Manning felt bad for Hawkins, as the Texan was a man of action. While the Canadian himself was someone who was equally adept in the rough and tumble of field operations, Manning’s talents could be used, at least in this instance. Like Hawkins, Manning’s brain was always in motion, always looking for patterns that would indicate hidden dangers, but inside the belly of a jet, there was only waiting, at least where Hawkins was concerned.
It couldn’t have been easy, but the Texan closed his eyes and was immediately off to slumber.
If he couldn’t keep his mind active, Manning knew he’d store energy, rest and prepare himself. They’d already been an hour on the plane and T.J. had read up on as much Japanese culture as he could endure, had enough refreshers on common Japanese phrases and been in on plenty of briefing on foreign intelligence services at work in Tokyo, their current destination.
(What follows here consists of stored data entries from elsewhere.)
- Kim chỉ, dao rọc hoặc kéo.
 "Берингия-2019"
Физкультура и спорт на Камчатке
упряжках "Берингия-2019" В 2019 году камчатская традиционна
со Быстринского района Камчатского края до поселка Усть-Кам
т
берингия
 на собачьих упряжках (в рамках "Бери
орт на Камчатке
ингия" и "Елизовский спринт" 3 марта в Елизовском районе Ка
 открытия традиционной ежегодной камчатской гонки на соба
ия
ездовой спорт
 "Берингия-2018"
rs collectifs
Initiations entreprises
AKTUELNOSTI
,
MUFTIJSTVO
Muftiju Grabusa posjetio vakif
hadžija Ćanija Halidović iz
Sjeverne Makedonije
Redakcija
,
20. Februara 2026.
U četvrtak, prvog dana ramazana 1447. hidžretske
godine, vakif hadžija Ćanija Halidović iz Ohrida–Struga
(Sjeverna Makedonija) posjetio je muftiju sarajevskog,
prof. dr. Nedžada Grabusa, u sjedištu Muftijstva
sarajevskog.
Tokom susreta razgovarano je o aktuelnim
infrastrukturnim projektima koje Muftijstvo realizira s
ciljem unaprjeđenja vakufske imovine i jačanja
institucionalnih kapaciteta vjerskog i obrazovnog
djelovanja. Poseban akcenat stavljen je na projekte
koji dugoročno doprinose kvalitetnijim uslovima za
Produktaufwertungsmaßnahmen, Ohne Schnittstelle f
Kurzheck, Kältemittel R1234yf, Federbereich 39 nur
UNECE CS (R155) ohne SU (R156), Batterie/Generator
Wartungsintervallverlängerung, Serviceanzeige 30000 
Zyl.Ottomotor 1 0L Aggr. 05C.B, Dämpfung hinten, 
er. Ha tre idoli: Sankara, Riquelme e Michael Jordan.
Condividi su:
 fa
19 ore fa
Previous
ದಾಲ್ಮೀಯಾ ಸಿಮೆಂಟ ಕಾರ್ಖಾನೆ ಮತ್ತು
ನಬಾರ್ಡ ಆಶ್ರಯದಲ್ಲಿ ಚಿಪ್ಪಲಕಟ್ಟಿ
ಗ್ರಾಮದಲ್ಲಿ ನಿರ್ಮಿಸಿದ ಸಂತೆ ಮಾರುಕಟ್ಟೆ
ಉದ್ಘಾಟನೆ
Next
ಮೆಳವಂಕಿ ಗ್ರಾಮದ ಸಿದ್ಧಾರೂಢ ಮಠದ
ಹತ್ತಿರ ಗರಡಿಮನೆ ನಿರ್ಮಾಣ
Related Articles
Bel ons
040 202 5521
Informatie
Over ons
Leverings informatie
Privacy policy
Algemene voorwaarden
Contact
Manning and Hawkins were “stuck” with the job of being boots on the ground in Japan for the certitude that there would be elements of the anti-Japanese conspiracy active in that country. Manning’s business knowledge would give the two of them a head start on looking for angles and leads.
Would it be good enough?
Manning dismissed that thought. It had been enough before. Stony Man worked simply because the covert agency, despite its incredibly small size, utilized every asset it could assemble.
Thinking outside the box, while being intimately aware of the makeup of said container, was one way in which the teams could intercede and defeat threatening forces.
So far, it had worked.
Manning didn’t intend to fail for lack of effort.
* * *
BARBARA PRICE WAS glad that Phoenix Force was off and away, and before the day was over, one half would be in the Ross Sea, seeking out the lethal marauders. Manning and Hawkins were on their way to Japan to seek out potential suspects working within the country. Able Team, at home, was on the hunt for those who’d staged a massacre mere hundreds of yards from the President and a contingent of diplomats.
As it was, the international scene and local press were talking about the White House crisis and how Japanese “big business” had the nerve to murder honest Americans in the middle of its capital city. That point of view was coming from the left, looking for a “good war,” while the right buckled down on how the U.S. administration was antibusiness and was using the crisis for the sake of painting “job makers” as the criminals.
Price wrinkled her nose. Once upon a time, there was such a thing as a news cycle, where events were reported and later analyzed to find meaning. But now, in the parade of propaganda, the truth was lost. American was pitted against American, leading the more paranoid of commentators to foresee a civil war. Such a fomentation of hostility, where one wing of philosophy saw the other as utterly evil, despite evidence of the truth, was an abomination that Stony Man sought to battle. Far too many times the teams had seen an attempt to manipulate public opinion to the point of fracturing societies, to inspire wars between nations. Such trickery was so commonplace, Price had developed an armor against leaping to unfounded accusations. She didn’t develop an opinion without conclusive facts.